The location of tryptophanyl groups in human and bovine carbonic anhydrases: Ultraviolet difference spectra and chemical modification

Abstract

1. 1. The effects of 20% sucrose, glycerol, ethylene glycol, polyethylene glycol, dimethyl sulfoxide and 86% 2H 2O on the ultraviolet absorption spectra of bovine carbonic anhydrase and the human carbonic anhydrases B and C have been investigated. The results suggest that 3 ± 1 out of 7 tryptophan residues are accesible to the solvent in the bovine and human C enzymes and 2 ± 0.5 residues out of 6 in the human B enzyme. There is no systematic dependence of the degree of accessibility on the size of the perturbing molecule, but “short range” perturbants consistently give lower values than “long range” perturbants. 2. 2. In the bovine enzyme and the human C enzyme no tryptophan residue appears to have a “normal” reactivity toward 2-hydroxy-5-nitrobenzyl bromide. In the human B enzyme the equivalent of one residue can be modified without significant losses of enzymic activity and native structure. 3. 3. Acid denaturation appears to result in an incomplete exposure of tryptophanyl groups. Addition of urea or guanidine·HCl to the acid-denatured enzyme results in spectral changes suggesting a further unfolding of the molecule. It is estimated that the transfer of all the tryptophanyl groups of the native bovine enzyme to water is associated with Δε 292 nm approximately — 11 000 M −1 · cm −1 or an average value per tryptophan residue approximately −1600 M −1 · cm −1. 4. 4. A survey of a model of the crystal structure of human carbonic anhydrase C has been made. Only one of the tryptophan residues is buried in the interior of the molecule. The remaining 6 groups have surface positions. One of these surface groups would be considerably more exposed to the solvent than the remaining 5 groups.

+---+

* What you should do *
According to the carbonic anhydrase abstract, how many tryptophan residues in the crystal structure model of human carbonic anhydrase C are buried in the interior of the molecule? The entries play no part in what is asked here.

* Data under study *

+---+

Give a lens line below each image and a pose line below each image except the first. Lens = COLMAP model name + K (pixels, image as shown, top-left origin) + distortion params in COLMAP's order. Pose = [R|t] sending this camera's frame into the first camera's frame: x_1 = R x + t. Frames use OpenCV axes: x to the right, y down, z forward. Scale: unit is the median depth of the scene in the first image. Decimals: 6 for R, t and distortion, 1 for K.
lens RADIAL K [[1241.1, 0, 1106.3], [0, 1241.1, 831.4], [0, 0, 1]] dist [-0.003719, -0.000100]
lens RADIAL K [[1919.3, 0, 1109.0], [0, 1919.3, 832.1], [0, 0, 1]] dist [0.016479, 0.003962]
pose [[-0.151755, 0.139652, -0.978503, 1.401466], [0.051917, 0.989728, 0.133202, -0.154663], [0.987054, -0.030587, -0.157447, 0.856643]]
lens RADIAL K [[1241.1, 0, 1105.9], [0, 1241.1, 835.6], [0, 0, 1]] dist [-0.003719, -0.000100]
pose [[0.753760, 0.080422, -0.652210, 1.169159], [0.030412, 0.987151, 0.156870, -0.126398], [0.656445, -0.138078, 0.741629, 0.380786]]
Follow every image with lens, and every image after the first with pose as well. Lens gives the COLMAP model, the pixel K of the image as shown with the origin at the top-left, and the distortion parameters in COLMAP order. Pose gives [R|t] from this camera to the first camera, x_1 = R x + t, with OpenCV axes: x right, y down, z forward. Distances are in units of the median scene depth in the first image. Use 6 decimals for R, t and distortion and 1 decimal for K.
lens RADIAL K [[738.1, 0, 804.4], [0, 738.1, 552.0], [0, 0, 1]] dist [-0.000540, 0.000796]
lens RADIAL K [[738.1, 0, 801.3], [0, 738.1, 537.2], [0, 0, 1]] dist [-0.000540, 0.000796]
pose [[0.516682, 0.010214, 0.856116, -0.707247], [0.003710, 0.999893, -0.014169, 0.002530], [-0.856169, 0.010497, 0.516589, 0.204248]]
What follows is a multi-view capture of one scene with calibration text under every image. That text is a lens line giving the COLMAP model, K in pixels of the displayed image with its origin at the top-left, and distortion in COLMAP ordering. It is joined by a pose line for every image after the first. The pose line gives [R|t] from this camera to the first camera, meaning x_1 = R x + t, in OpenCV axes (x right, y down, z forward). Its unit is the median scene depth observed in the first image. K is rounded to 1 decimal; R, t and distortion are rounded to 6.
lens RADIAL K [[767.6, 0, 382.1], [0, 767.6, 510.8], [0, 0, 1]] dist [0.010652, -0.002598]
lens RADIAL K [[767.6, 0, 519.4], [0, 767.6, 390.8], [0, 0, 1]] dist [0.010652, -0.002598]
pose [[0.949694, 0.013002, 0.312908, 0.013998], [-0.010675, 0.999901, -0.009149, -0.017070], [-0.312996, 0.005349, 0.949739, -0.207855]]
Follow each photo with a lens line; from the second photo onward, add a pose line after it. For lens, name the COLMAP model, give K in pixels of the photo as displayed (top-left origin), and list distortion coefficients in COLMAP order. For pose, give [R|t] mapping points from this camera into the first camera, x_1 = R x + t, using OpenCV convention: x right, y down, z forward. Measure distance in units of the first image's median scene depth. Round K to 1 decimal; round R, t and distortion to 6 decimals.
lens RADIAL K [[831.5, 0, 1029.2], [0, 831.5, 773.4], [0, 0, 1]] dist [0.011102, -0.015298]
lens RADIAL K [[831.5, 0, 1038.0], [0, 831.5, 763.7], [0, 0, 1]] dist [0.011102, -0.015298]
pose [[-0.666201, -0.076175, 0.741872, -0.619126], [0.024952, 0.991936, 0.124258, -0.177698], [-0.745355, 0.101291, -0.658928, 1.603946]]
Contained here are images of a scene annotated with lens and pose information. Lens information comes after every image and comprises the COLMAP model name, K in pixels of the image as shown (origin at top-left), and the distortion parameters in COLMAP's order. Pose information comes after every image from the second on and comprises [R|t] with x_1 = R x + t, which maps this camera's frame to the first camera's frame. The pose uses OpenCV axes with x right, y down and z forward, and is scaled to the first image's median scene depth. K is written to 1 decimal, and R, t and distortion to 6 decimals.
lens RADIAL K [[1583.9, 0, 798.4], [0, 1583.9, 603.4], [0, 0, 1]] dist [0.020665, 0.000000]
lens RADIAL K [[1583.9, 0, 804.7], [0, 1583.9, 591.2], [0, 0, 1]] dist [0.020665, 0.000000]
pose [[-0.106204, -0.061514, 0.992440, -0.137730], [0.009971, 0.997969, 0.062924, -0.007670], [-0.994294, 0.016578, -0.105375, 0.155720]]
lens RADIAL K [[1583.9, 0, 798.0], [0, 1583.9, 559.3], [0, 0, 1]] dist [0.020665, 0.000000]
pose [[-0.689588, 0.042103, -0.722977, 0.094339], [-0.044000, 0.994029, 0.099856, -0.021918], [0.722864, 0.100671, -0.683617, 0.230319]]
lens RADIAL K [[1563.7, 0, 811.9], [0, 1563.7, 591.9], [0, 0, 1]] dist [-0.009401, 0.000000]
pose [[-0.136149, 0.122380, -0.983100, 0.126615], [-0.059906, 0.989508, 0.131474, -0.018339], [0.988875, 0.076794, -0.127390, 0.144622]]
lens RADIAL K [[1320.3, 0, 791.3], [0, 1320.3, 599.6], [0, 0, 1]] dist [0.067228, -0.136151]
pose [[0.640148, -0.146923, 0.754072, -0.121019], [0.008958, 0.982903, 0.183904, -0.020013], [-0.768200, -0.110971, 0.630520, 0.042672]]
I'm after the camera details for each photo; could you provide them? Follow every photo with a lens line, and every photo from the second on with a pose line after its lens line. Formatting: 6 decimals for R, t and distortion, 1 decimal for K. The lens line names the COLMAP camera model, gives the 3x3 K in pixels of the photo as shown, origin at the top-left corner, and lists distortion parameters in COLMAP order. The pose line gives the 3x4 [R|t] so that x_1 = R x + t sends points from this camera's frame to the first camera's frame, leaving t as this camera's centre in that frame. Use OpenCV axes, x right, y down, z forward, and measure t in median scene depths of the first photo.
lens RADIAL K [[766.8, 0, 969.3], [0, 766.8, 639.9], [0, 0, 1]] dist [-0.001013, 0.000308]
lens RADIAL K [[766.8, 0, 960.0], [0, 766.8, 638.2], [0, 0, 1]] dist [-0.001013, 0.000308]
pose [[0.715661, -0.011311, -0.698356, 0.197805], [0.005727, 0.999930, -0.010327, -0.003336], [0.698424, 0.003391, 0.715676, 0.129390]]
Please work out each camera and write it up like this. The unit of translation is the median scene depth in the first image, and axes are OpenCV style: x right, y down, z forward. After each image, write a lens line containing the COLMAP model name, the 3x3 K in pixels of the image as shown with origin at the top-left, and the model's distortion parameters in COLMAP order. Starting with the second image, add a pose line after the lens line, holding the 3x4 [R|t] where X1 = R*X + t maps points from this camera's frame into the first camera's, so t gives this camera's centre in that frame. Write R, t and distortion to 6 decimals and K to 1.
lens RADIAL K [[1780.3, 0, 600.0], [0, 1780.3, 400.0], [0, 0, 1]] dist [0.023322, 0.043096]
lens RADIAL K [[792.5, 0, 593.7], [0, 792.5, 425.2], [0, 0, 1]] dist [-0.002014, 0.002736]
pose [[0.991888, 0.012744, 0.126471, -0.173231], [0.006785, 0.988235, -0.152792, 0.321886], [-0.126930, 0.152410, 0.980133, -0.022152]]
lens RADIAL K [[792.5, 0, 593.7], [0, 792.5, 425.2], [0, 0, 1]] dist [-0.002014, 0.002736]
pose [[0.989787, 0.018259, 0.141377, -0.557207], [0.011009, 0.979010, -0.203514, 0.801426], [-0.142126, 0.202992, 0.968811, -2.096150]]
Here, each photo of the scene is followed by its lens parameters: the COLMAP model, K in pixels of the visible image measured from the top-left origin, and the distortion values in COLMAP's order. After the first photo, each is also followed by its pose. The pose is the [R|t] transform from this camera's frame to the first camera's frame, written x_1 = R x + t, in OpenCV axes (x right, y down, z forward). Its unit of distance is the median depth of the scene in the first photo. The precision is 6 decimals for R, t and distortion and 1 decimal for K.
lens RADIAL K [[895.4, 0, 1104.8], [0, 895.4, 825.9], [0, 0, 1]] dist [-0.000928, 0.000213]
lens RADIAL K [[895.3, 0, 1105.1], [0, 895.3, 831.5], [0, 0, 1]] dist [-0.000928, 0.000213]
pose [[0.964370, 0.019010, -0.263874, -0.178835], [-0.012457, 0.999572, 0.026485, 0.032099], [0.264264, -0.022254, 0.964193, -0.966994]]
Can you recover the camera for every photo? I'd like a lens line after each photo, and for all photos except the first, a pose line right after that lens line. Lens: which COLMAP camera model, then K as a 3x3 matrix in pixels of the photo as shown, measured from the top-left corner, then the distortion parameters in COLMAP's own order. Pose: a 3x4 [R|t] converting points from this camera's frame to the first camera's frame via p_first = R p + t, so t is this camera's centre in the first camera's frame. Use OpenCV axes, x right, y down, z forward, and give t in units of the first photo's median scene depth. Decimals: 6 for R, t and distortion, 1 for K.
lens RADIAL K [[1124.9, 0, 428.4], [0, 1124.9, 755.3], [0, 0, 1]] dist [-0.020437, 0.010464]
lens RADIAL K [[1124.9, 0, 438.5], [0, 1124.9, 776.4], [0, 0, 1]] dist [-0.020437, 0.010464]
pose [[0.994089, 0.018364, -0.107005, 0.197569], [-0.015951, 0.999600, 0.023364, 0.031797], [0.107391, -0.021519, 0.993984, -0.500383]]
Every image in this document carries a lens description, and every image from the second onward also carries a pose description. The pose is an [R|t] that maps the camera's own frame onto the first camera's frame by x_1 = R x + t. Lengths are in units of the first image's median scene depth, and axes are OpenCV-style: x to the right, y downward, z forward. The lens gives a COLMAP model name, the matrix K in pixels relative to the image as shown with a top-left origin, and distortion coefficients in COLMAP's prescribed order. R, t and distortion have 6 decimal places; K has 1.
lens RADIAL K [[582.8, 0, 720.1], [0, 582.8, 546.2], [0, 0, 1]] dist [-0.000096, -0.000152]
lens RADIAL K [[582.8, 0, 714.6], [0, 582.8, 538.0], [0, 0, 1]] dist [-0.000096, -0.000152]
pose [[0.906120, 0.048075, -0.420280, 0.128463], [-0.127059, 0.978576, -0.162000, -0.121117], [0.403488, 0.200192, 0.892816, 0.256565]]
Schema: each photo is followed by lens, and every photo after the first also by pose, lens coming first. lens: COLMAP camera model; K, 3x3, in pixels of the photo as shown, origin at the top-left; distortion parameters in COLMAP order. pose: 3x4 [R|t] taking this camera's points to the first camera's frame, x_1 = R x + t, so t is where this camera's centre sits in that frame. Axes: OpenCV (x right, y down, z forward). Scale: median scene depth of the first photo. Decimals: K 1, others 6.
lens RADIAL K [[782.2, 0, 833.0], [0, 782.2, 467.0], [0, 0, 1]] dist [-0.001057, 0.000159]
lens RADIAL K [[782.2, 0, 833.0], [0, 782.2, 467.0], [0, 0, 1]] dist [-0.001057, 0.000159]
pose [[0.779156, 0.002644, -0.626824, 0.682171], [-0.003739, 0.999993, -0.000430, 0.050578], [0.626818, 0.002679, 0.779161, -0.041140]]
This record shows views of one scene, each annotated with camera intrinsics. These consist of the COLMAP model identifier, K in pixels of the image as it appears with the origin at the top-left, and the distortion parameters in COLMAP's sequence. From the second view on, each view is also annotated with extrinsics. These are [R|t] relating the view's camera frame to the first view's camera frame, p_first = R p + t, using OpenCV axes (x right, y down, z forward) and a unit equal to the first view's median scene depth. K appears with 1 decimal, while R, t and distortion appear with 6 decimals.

+---+

* Result *
Only one of the tryptophan residues is buried in the interior of the molecule.